A single motor block locomotive has four DIP switches. 
One switch each for green, yellow, brown, and white wires for the motorblock. 

A dual motorblock locomotive has six DIP switches. 
One pair of switches for paralled brown/white leads. (Brown and white wires from each motorblock are connected in parallel on the locomotive's decoder interface board.) 
One pair of switches for the front motorblock green/yellow leads. 
One pair of switches for the rear motorblock green/yellow leads. 

Please remember, dual motorblock MTS Decoder Interface locomotives were originally designed to accomodate two LGB 55020/55021 decoders (or a single LGB 55020 and an LGB 55030 booster). Since each decoder controls a single motorblock, the green and yellow wires are separate on the locmotive decoder interface circuit board. 

An LGB 55027 decoder is designed to interface with a 'Direct Decoder Interface' style locomotive. The 55027 is still capable of powering a dual motorblock MTS Decoder Interface locomotive, but the green and yellow leads from the decoder must be wired to both male pin connectors on the LGB Decoder Interface board. 
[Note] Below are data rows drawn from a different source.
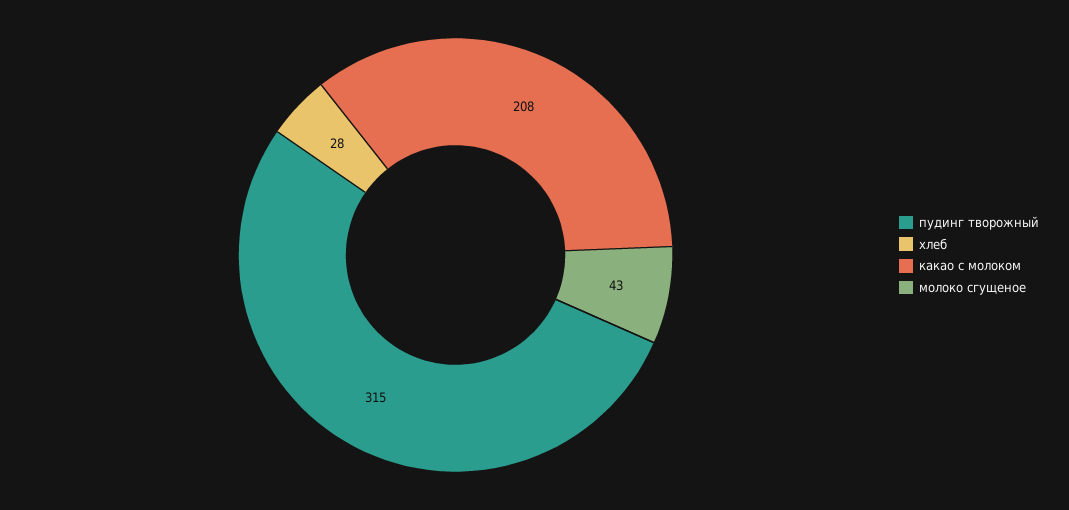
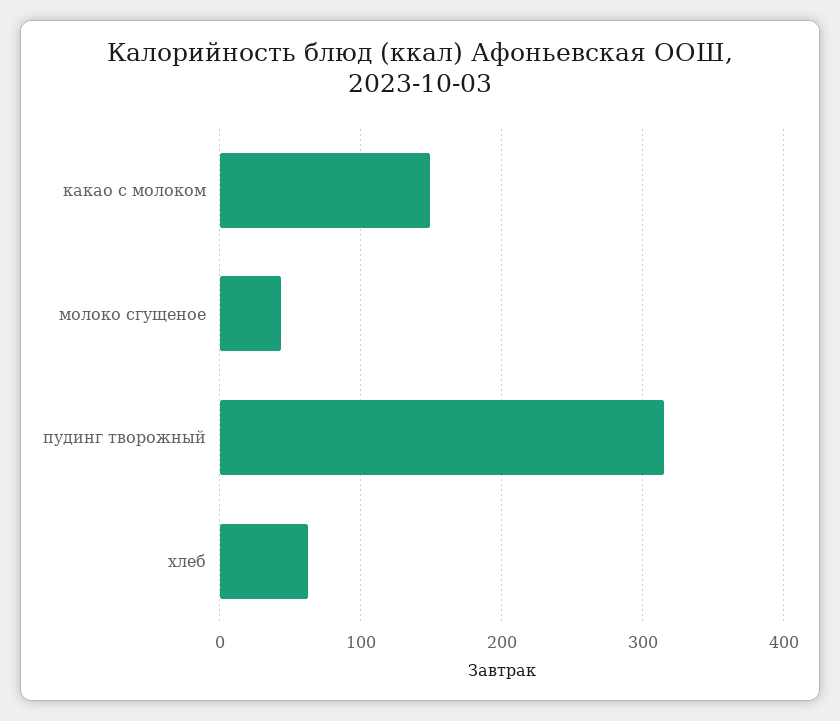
  {
    "пудинг творожный": 315,
-   "хлеб": 28,
+   "хлеб": 60,
-   "какао с молоком": 208,
+   "какао с молоком": 150,
    "молоко сгущеное": 43
  }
Here is a picture of the wiring harness I typically use for Zimo decoders: 
http://1stclass.mylargescale.com/rwbrashear/DCC/Misc/Completed Dual Motor Block Harness for MX66.JPG 

Best regards, 
Bob


----------



## Treeman (Jan 6, 2008)

Bob 


As usual you have been very helpful. This was not making much sense until you pointed out that it was intended to use two separate decoders. Now the fix was pretty simple. Thanks for the help.


----------



## rwbrashear (Jan 5, 2008)

Hello again, 

Here are some pictures of my installation of a Zimo MX-66S into an LGB 22852 Mallet. Please note, space restrictions required the decoder to be hung from the top surface of the boiler. (Some of the pictures may show the decoder in an earlier position which did not allow the boiler shell to be reassembled!) 

http://1stclass.mylargescale.com/rwbrashear/DCC/22852 Mallet Decoder Installation/Dsc00555.jpg 
http://1stclass.mylargescale.com/rwbrashear/DCC/22852 Mallet Decoder Installation/Dsc00556.jpg 
http://1stclass.mylargescale.com/rwbrashear/DCC/22852 Mallet Decoder Installation/Dsc00557.jpg 
http://1stclass.mylargescale.com/rwbrashear/DCC/22852 Mallet Decoder Installation/Dsc00558.jpg 

Please note, I parallel the brown and white wires back to the decoder, too. 

Good luck. 

Best regards, 
Bob


----------



## rwbrashear (Jan 5, 2008)

Hi Mike, 

I'd post the actual pictures or working links, but the forum software isn't cooperating at the moment. Glad to hear everything is working. 

Best regards, 
Bob


----------



## mbendebba (Jan 22, 2011)

Hello Bob: 

I looked at the images you posted and discovered that the 2 motorblocks do not share a common set of motor terminal pins on the PCB as I expected and suggested, each motor has it own socket and it own motor terminal pins. The motorblocks had to be connected in paralell to the decoder (this image is worth at lease 999 words, at most a 1000). 

Mohammed 
http://www.allaboutlgb.com 
http://www.massothusa.com


----------



## rwbrashear (Jan 5, 2008)

Hi Mohammed, 

Exactly! 

The motor pins (green and yellow wires) are not connected in parallel on the circuit board. The electronics for these MTS Decoder Interface locomotives were designed to have two decoders, with one decoder for each motorblock. Newer LGB locomotives are designed to have a single DCC decoder, so the track leads and motor leads for each motorblock are connected in parallel on the DCC Decoder Interface board. 

Best regards, 
Bob


----------



## Treeman (Jan 6, 2008)

At first I thought this install would be pretty straight forward with the DCC interface. After the initial hook up and one motor not running it was a little confusing until Bob pointed out that the design was for two separate decoders. After that advice it was pretty easy to wire in the second motor. The final problem was a non controlled smoke unit. Again with Bobs input I connected a 24V unit direct to an output on the decoder. Phoenix went in the tender. All is well now. Many thanks to the help here.


----------